[[ The data open ]]

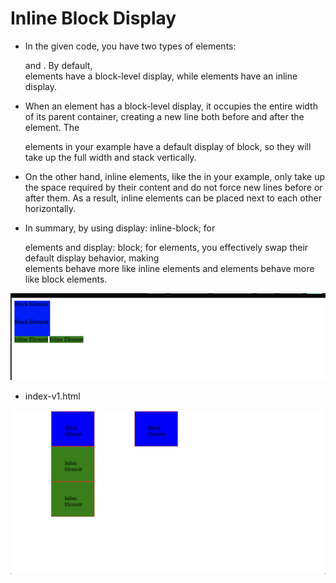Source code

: # Inline Block Display

- In the given code, you have two types of elements: <div> and <span>. By default, <div> elements have a block-level display, while <span> elements have an inline display.

- When an element has a block-level display, it occupies the entire width of its parent container, creating a new line both before and after the element. The <div> elements in your example have a default display of block, so they will take up the full width and stack vertically.

- On the other hand, inline elements, like the <span> in your example, only take up the space required by their content and do not force new lines before or after them. As a result, inline elements can be placed next to each other horizontally.

- In summary, by using display: inline-block; for <div> elements and display: block; for <span> elements, you effectively swap their default display behavior, making <div> elements behave more like inline elements and <span> elements behave more like block elements.
  

![img](.images/img.png)


- index-v1.html

![img](.images/image-2023-04-15-09-50-55.png)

[[ The data closed ]]

> [Job item]: From the data, pick out every line that includes "images".

> [Task output]:
![img](.images/img.png)
![img](.images/image-2023-04-15-09-50-55.png)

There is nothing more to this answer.